Even in the context of the oppressed - the oppressed being the set of people of colour - there's still a sense of this kind of privilege. And I think in this case, a privilege is fine. The privilege is fine, only if they use that privilege to have compassion, and to have allegiance, and to recognise their, let’s say, brothers and sisters elsewhere. Who are not so privileged, and do not have the tools and the education and the platform.
But in the case of the US, perhaps even Britain, I say that it's somewhat fascist. Because there is no… First of all, even in the UK, the discourse is an imported discourse from America, you know, which is absurd. Because the context in Britain is very, very different from the US.
And then you have the US kind of discourse, you know, completely ignoring everything else around the world. And it’s also a discourse that exists within the context of neoliberalism, you know? And so there is a sense of righteousness. And that's fine, if that's within the context of that culture. But because effectively every channel of discourse - let's say social media - is an American production then every tool is co-opted.
So every tool is co-opted, where like the paws of an American intervention are always in place. You know it's very difficult to allow for, let's say, Brazilians - like an Afro-Brazilian population who is dominant, ironically, outside of Africa, to have a space. And even if they had that space, you know, maybe they just don't want to take it in the same way.
Because culturally, they've been programmed differently. You know, the cultural programme is different. It's not the same as the UK, it’s not the same as the US. So, those things haven’t... While I'm not negating that… there might be… I don't know - I’m always speculating… What proliferates is this heavy-handed American discourse.

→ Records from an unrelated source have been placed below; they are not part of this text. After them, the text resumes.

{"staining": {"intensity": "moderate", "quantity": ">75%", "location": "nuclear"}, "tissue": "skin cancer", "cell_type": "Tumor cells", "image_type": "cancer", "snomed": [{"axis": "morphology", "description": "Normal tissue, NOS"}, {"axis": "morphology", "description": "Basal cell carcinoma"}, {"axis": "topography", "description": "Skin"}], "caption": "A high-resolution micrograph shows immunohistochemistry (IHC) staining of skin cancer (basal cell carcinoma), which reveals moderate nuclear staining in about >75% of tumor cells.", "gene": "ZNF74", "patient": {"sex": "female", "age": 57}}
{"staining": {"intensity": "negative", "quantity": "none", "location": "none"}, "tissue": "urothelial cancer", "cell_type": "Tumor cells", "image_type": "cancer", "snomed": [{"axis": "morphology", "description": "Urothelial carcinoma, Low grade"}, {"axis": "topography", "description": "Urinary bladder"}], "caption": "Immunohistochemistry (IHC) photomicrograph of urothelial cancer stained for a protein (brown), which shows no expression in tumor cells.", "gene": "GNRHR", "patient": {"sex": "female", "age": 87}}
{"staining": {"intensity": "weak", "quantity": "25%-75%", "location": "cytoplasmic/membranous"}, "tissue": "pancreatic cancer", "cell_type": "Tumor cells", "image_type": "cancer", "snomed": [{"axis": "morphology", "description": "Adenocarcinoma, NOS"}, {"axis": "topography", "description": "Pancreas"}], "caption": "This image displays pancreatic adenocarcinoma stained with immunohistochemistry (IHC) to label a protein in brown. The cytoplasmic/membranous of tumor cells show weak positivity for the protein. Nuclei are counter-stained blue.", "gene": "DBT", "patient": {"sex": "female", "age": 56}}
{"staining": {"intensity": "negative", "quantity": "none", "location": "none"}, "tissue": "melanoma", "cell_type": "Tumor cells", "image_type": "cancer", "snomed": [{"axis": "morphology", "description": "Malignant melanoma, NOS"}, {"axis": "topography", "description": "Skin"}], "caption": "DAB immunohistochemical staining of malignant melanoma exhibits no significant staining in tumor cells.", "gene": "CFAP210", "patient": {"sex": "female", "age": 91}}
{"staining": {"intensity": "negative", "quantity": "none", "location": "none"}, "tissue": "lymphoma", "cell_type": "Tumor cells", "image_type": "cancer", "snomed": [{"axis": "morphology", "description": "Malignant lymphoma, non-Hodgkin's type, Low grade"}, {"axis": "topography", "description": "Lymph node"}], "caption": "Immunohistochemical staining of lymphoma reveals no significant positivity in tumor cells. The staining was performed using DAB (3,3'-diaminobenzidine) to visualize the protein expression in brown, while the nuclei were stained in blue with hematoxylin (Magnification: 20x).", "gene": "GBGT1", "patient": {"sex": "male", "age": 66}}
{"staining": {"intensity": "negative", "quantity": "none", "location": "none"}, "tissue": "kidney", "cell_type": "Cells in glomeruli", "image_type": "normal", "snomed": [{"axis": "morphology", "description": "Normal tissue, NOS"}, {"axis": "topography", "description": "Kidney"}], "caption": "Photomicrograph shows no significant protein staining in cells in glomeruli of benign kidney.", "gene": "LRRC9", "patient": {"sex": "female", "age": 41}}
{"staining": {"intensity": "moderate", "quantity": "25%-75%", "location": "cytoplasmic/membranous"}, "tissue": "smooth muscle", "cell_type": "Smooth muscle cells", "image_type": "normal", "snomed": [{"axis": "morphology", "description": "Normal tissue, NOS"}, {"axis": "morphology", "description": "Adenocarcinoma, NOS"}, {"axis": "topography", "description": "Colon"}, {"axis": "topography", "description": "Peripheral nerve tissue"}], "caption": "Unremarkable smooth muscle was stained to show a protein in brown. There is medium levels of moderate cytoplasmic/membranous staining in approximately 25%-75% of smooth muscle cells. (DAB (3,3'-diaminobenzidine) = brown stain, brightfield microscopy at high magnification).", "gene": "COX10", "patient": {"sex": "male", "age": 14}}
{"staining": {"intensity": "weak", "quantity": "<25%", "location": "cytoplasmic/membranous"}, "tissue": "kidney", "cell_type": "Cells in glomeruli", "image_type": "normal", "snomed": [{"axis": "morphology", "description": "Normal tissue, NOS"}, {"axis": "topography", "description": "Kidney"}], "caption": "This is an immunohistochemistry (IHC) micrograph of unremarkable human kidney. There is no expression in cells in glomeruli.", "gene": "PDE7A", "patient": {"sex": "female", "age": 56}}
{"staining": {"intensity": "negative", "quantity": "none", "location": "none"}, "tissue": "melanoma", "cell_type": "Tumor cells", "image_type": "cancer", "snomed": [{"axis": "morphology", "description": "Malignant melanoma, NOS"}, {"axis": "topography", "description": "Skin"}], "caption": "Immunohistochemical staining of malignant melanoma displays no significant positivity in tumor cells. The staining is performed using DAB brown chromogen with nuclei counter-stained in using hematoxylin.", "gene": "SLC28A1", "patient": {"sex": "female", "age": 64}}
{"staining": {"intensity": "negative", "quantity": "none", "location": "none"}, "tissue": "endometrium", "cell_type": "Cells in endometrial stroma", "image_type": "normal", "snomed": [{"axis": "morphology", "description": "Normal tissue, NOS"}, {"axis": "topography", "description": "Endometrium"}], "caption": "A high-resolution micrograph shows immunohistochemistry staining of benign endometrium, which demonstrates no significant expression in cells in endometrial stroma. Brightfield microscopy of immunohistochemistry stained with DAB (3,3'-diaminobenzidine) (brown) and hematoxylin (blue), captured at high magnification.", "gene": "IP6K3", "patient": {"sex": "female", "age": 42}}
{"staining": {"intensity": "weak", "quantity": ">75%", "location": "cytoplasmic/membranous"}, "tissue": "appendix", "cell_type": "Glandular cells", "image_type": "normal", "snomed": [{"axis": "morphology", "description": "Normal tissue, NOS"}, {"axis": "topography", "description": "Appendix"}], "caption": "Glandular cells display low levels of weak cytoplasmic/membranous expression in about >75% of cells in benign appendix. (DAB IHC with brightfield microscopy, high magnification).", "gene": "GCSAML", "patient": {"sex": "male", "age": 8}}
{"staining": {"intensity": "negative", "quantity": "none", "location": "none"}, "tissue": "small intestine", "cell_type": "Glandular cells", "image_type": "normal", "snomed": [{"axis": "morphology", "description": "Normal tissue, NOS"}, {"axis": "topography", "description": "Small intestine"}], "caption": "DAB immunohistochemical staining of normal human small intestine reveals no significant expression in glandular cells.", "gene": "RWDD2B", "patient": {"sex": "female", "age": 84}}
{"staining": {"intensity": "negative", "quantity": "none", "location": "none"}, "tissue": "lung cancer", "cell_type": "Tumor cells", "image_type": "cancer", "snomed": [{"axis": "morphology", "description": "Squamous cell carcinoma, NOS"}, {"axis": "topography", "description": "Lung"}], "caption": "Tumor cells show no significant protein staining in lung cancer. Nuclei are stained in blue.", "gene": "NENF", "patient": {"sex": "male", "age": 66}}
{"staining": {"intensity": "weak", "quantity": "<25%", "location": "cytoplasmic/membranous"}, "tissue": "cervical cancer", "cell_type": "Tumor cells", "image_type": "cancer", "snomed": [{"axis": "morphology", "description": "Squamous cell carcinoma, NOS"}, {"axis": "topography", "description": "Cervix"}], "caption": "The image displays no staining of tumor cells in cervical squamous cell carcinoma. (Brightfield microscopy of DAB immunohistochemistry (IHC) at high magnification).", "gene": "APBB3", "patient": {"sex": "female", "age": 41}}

Photograph: © Cian Oba-Smith
Born in Colombia and based in various locations, Oscar Murillo (b. 1986) is known for an inventive and itinerant practice that encompasses paintings, works on paper, sculptures, installations, actions, live events, collaborative projects, and videos. Taken as a whole, his body of work demonstrates a sustained emphasis on the notion of cultural exchange and the multiple ways in which ideas, languages, and even everyday items are displaced, circulated, and increasingly intermingled. Murillo's work conveys a nuanced understanding of the specific conditions of globalization and its attendant state of flux, while maintaining the universality of human experience.